2.14.md

2.14

Question

After considerable work, Alyssa P. Hacker delivers her finished system. Several years later, after she has forgotten all about it, she gets a frenzied call from an irate user, Lem E. Tweakit. It seems that Lem has noticed that the formula for parallel resistors can be written in two algebraically equivalent ways:

$$\frac{R_1 \cdot R_2}{R_1 + R_2}$$

and

$$\frac{1}{1 / R_1 + 1 / R_2}$$

He has written the following two programs, each of which computes the parallel-resistors formula differently:

(define (par1 r1 r2)
  (div-interval (mul-interval r1 r2)
                (add-interval r1 r2)))
(define (par2 r1 r2)
  (let ((one (make-interval 1 1)))
    (div-interval one
                  (add-interval (div-interval one r1)
                                (div-interval one r2)))))

Lem complains that Alyssa's program gives different answers for the two ways of computing. This is a serious complaint.

Demonstrate that Lem is right.
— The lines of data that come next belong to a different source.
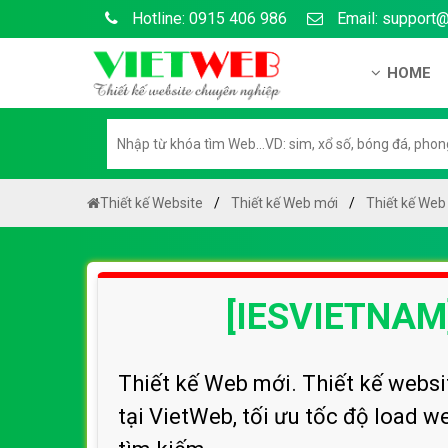
Hotline: 0915 406 986
Email: support
HOME
Giới thiệu
Hồ sơ nă
Hướng dẫ
Thiết kế Website
Thiết kế Web mới
Thiết kế Web
Tuyển dụ
Chính sá
[IESVIETNAM
Chính sác
Liên hệ c
Chính sác
Thiết kế Web mới. Thiết kế websi
tại VietWeb, tối ưu tốc độ load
Investigate the behavior of the system on a variety of arithmetic expressions. Make some intervals $A$ and $B$, and use them in computing the expressions $A/A$ and $A/B$. You will get the most insight by using intervals whose width is a small percentage of the center value. Examine the results of the computation in center-percent form (see exercise 2.12).

Answer

Recall $\text{percent}(x * y) \approx \text{percent}(x) + \text{percent}(y)$ for small percentage tolerances (Ex 2.13).

$$ \begin{align*} p_x = \text{percent}(x) &= 2 (x_2 - x_1) / (x_1 + x_2) \\ x * y= \text{product}(x, y) &= [x_1 y_1, x_2 y_2] \text{ (assuming positive)} \\ x / y= \text{quotient}(x, y) &= \text{product}(x, [1 / y_2, 1 / y_1]) \text{ (Ex 4.7)} \\ \end{align*} $$

We demonstrate the same holds for $\text{percent}(x / y)$:

$$ \begin{align*} \text{percent}(x / y) &= \text{percent}(\text{quotient}(x, y)) \\ &= \text{percent}(\text{product}(x, [1 / y_2, 1 / y_1])) \\ &\approx p_x + \text{percent}([1 / y_2, 1 / y_1]) \\ &\approx p_x + p_y \\ \end{align*} $$

Where

$$ \begin{align*} \text{percent}([1 / x_2, 1 / x_1]) &= 2 (1 / x_1 - 1 / x_2) / (1 / x_2 + 1 / x_1)\\ &= 2 ((x_1 - x_2) / (x_1 x_2)) / ((x_1 + x_2)(x_1 x_2)) \\ &= 2 (x_1 - x_2) / (x_1 + x_2) \ &= p_x \\ \end{align*} $$

This is confirmed by display-interval below:

(load "2.interval.scm")
;; (define (div-interval x y)
;;   (mul-interval x
;;                 (make-interval (/ 1.0 (upper-bound y))
;;                                (/ 1.0 (lower-bound y)))))

(define a (make-center-percent 1000 0.1))
(define b (make-center-percent 2000 0.05))
(define aa (div-interval a a))
(define ab (div-interval a b))
(display-interval aa) ; center: 1., percent: .2
(display-interval ab) ; center: .5, percent: .15

$\text{percent}(A/B)$ looks right, but $\text{percent}(A/A)$ should be zero, not 0.15!

The issue is that div-interval treats $A$ as a separate variable in the numerator and denominator when it is actually the same. The procedure simulates drawing twice from the same distribution instead of using the same draw twice.

This is why Lem's procedures produce different answers: par1 takes two draws of r1 and r2 while par2 only uses one draw of r1 and r2. The latter is correct.